Avverso la detta sentenza ricorre per la Regione per tre motivi, cui resiste con controricorso il R. che propone ricorso incidentale per un motivo.

Il Collegio ha autorizzato la redazione di motivazione semplificata.

 

Motivi della decisione

 

Con il ricorso principale si deduce:

1) Ex art. 360 n. 3 c.p.c., violazione degli artt. 1223 e 2043, 1338 e 2059, per aver affermato la responsabilità dell'ente pur non essendo configurabile alcun danno risarcibile, né alcun danno non patrimoniale.

2) Violazione dell'art. 112 c.p.c., per extrapetizione in relazione alla pronuncia sul danno per perdita di retribuzioni relative a precedente rapporto lasciato dal ricorrente per assumere il nuovo incarico poi revocato.

3) L'ingiustizia della condanna sulle spese dei giudizi di merito. Occorre premettere che il ricorrente ha fatto presente di aver impugnato in cassazione anche la sentenza non definitiva n. 600/09 resa tra le parti sulla stessa questione e nel medesimo giudizio. Con tale sentenza, la Corte triestina ha ritenuto che il comportamento della Regione censurato dal G.A., aveva indotto il R. ad abbandonare l'analogo incarico già intrattenuto presso la ASL umbra, così da perdere il compenso là fissato per la residua parte del quinquennio di durata della funzione; ha quindi stabilito che il pregiudizio dovesse essere determinato in relazione all'entità dei compensi che il funzionario avrebbe percepito nella costanza del rapporto di lavoro con l'Azienda Umbra. Tale giudizio si è concluso con la sentenza Cass. n. 10255/14 che ha rigettato il ricorso, con conseguente passaggio in giudicato della sentenza non definitiva n. 600/09.

Ciò posto, va rilevato che i primi due motivi del ricorso principale sono inammissibili, in quanto volti a censurare aspetti già definiti dalla sentenza non definitiva ed oggetto di specifica valutazione da parte di questa Corte nel giudizio sopra richiamato avverso la detta sentenza non definitiva.

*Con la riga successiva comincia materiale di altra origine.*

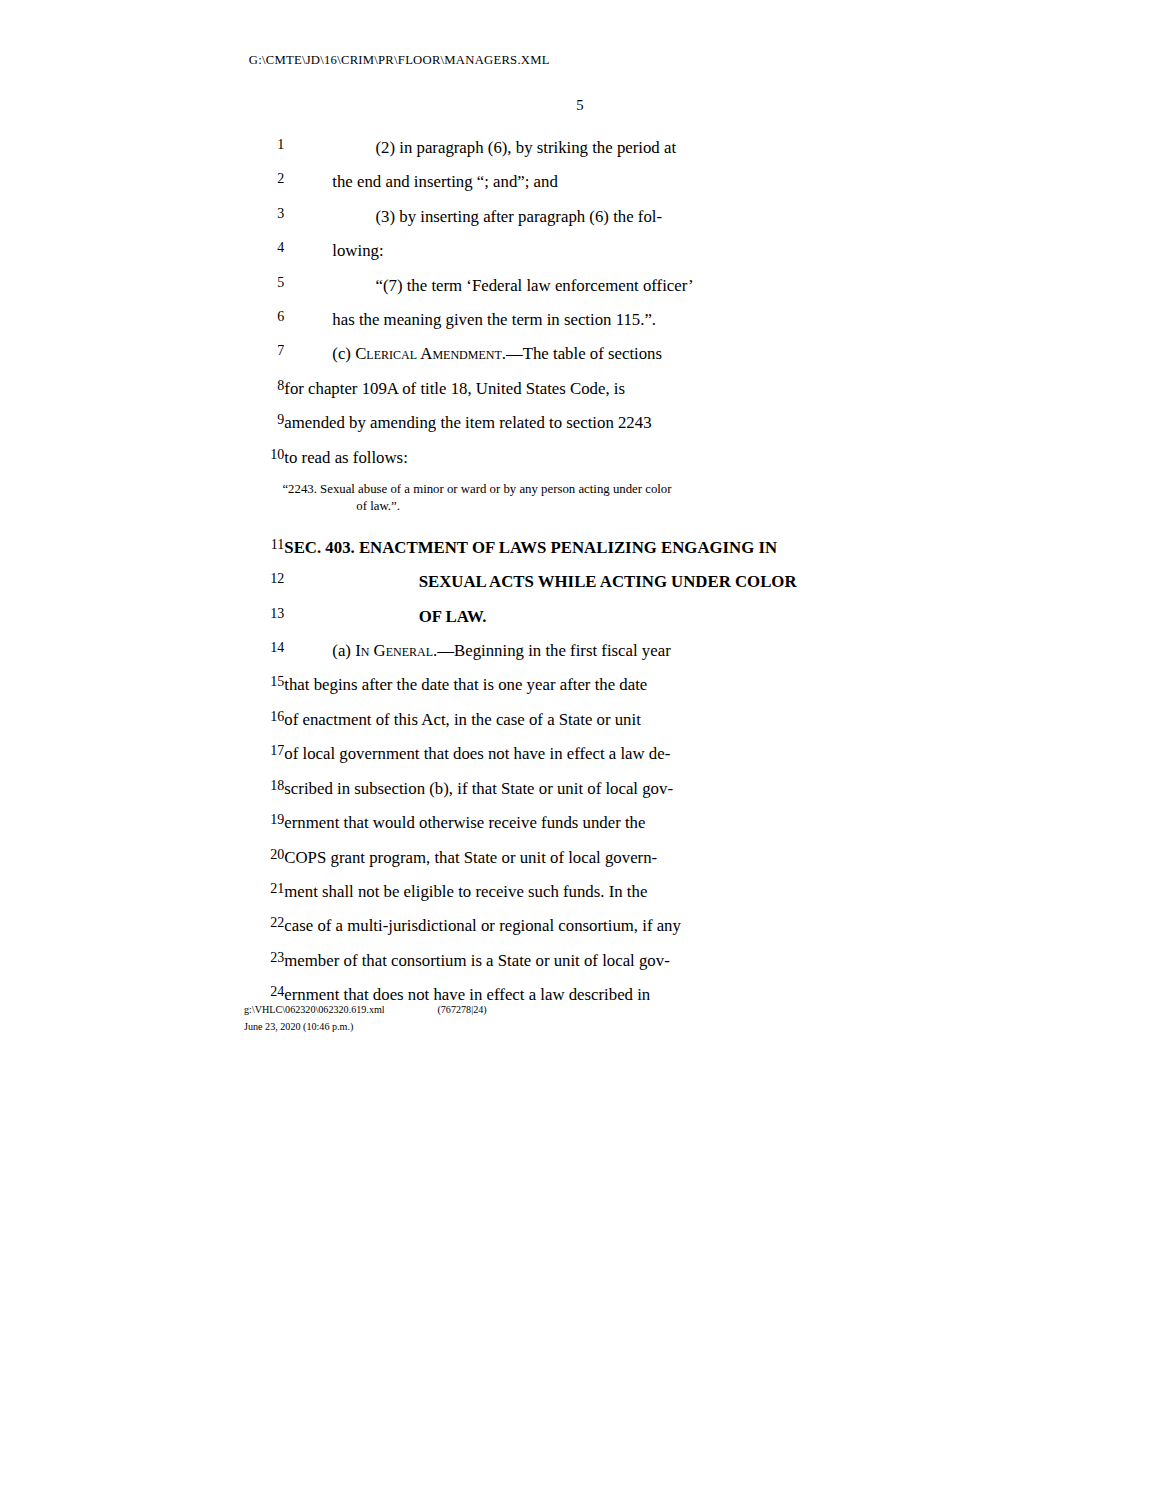G:\CMTE\JD\16\CRIM\PR\FLOOR\MANAGERS.XML
5
| 1 | (2) in paragraph (6), by striking the period at |
| 2 | the end and inserting “; and”; and |
| 3 | (3) by inserting after paragraph (6) the fol- |
| 4 | lowing: |
| 5 | “(7) the term ‘Federal law enforcement officer’ |
| 6 | has the meaning given the term in section 115.”. |
| 7 | (c) Clerical Amendment. —The table of sections |
| 8 | for chapter 109A of title 18, United States Code, is |
| 9 | amended by amending the item related to section 2243 |
| 10 | to read as follows: |
“2243. Sexual abuse of a minor or ward or by any person acting under color of law.”.
| 11 | SEC. 403. ENACTMENT OF LAWS PENALIZING ENGAGING IN |
| 12 | SEXUAL ACTS WHILE ACTING UNDER COLOR |
| 13 | OF LAW. |
| 14 | (a) In General. —Beginning in the first fiscal year |
| 15 | that begins after the date that is one year after the date |
| 16 | of enactment of this Act, in the case of a State or unit |
| 17 | of local government that does not have in effect a law de- |
| 18 | scribed in subsection (b), if that State or unit of local gov- |
| 19 | ernment that would otherwise receive funds under the |
| 20 | COPS grant program, that State or unit of local govern- |
| 21 | ment shall not be eligible to receive such funds. In the |
| 22 | case of a multi-jurisdictional or regional consortium, if any |
| 23 | member of that consortium is a State or unit of local gov- |
| 24 | ernment that does not have in effect a law described in |
g:\VHLC\062320\062320.619.xml (767278|24)
June 23, 2020 (10:46 p.m.)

Il terzo motivo è invece da un lato inammissibile, in quanto volto ad ottenere un diverso regolamento delle spese in ragione di motivi di impugnazione respinti dalla medesima sentenza e qui riproposti inammissibilmente, dall'altro lato, infondato, essendo il capo della pronuncia impugnato basato sul criterio legale della soccombenza.

Con il ricorso incidentale si deduce, ex art. 360 n. 3 e 5 c.p.c., violazione degli artt. 1223 e 2043 c.c., nonché vizio di motivazione, per aver ridotto il danno risarcibile di somme costituenti la remunerazione di una prestazione comunque eseguita.

Il ricorso incidentale è infondato, in quanto il pagamento della retribuzione riduce il danno subito dal lavoratore con riferimento al medesimo periodo, a nulla rilevando che la retribuzione sia il corrispettivo della prestazione lavorativa, ciò che non esclude la correttezza della riparametrazione del danno in relazione alla sua effettività. Le spese di lite, liquidate come da dispositivo, seguono la soccombenza che essenzialmente è del ricorrente, ma vanno compensate per metà in ragione dell'infondata proposizione del ricorso incidentale.

 

P.Q.M.

 

Dichiara inammissibile il ricorso principale e rigetta l'incidentale; condanna il ricorrente al pagamento di metà delle spese di lite, che si liquidano per l'intero in Euro cinquemila per compensi, Euro cento per spese, oltre accessori come per legge e spese generali nella misura del 15%.